Depuis le mois d'avril, Sosthène Nguema Nguema, le ministre des Mines et des Ressources géologiques, déroule, dans de nombreux médias, ses ambitions pour un secteur qu'il veut transformer en "pilier majeur de la croissance". Le discours est bien rodé et permet d'apprendre beaucoup de choses.
Le Gabon va faire, avec l'appui de la BAD, l'acquisition d'un laboratoire mobile à 189 millions FCFA pour analyser les minerais sur site et renforcer la traçabilité. Le budget du ministère a bondi de 4,56 à 68,12 milliards FCFA entre 2025 et 2026. Cette hausse vise à financer la prospection, la cartographie géologique et la modernisation des contrôles. Plus de 240 missions d'inspection sont prévues en 2026.

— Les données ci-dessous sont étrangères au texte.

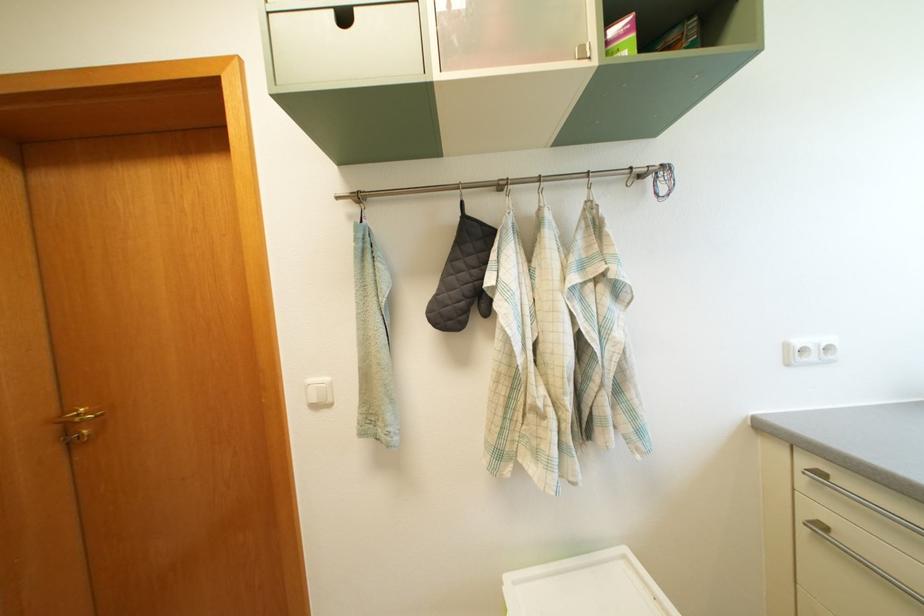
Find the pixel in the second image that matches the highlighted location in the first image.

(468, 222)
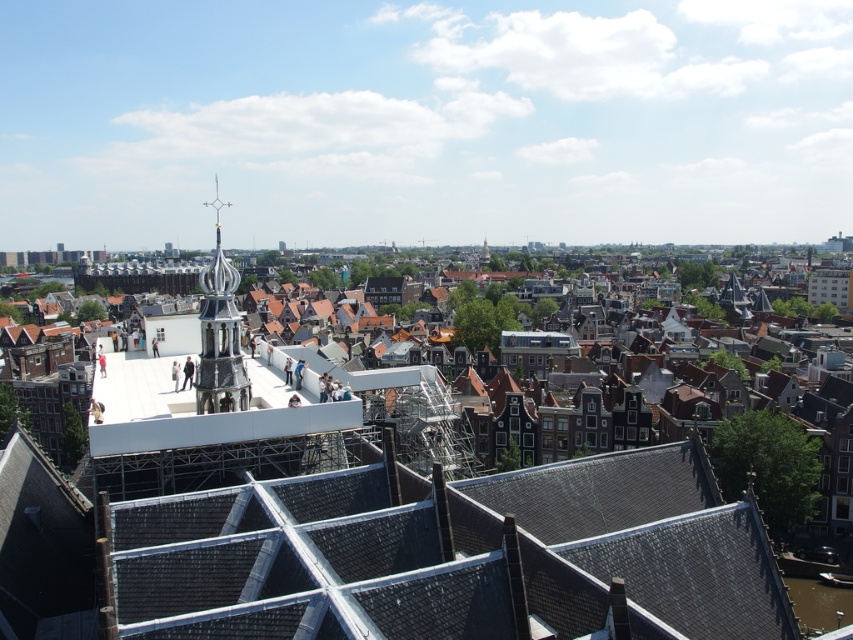
You are a city planner analyzing this cityscape image. You notice a point labeled at coordinates (219, 333). What architectural feature does this point correspond to?

The point at coordinates (219, 333) corresponds to the polished silver spire at center left.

L'interdiction d'exporter le manganèse à partir de 2029 oblige à une refondation de ce secteur. "Nous avons également réussi à mettre en place des conventions avec des sociétés qui, aujourd’hui, n’ont pas nécessairement de permis de manganèse, mais qui s’engagent à construire des usines de transformation de manganèse. Il restait une question : où trouver la matière première ? Cette matière première est détenue majoritairement par certains opérateurs, notamment Comilog, avec de bonnes teneurs. Nous avons donc établi un accord avec Comilog pour la vente locale de manganèse", a-t-il indiqué au site "Ceux qui font l'Afrique".

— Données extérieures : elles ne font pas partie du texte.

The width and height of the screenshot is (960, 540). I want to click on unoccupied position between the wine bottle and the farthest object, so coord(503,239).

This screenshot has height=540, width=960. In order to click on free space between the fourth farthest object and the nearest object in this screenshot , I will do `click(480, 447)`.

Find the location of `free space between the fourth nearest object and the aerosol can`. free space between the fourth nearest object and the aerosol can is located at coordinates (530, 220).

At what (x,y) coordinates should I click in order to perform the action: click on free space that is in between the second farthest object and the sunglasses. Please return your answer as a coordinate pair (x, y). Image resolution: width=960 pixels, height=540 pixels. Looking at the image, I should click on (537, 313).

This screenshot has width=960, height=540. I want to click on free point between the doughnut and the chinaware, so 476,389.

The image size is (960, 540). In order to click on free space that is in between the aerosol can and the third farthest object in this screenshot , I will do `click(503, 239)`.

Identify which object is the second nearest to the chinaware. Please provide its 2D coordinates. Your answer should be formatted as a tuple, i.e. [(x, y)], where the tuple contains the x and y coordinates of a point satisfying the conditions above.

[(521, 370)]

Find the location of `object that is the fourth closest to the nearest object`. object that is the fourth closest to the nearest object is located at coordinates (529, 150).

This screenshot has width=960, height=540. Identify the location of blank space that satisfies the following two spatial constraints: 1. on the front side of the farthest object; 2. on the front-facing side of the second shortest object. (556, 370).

Or, le vernis des différentes interviews cache assez mal les zones d'ombre. L'interdiction d'exporter le manganèse brut est fixée à 2029. Mais aucune infrastructure de transformation n'existe aujourd'hui. Qui finance les unités de traitement ? Où ? Sous quel régime fiscal ? Le ministre ne dit rien. Les informations disponibles dans la presse ne permettent pas d'avoir une vue d'ensemble. Pourtant, l'importance du sujet aurait mérité plus de précisions sur une feuille de route industrielle. La présence de gallium est présentée comme une perspective "très prometteuse". Or Apollo Minerals n'a confirmé que des "traces significatives" et non des réserves chiffrées. L'exploration étant encore en cours. L'enthousiasme ministériel devance largement les données disponibles.

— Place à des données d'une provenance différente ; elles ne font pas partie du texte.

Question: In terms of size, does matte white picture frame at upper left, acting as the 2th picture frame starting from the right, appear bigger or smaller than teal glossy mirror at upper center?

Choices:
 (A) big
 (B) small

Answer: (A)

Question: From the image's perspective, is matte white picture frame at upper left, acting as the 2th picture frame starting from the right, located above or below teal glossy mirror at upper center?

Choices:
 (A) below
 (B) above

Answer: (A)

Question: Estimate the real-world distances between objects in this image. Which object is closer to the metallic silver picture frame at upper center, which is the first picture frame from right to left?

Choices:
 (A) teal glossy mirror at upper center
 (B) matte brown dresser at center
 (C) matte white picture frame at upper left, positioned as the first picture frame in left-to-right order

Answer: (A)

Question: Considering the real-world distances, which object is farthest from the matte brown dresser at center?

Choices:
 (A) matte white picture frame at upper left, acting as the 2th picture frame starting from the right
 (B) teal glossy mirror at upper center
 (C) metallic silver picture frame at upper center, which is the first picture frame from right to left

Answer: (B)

Pour ce qui est de l'or, 3 000 orpailleurs ont été recensés et révèlent l'ampleur de l'informel et des exportations frauduleuses d'or. La régularisation des dossiers, la création de coopératives, la carte minière nationale : tout reste au stade de l'intention. Dans l'ensemble des interventions du ministre, pas un mot sur les délais, le budget alloué, etc. Difficile de savoir comment faire passer un secteur presque informel à une puissante filière. Et avec autant de blancs, forcément d'autres questions naissent.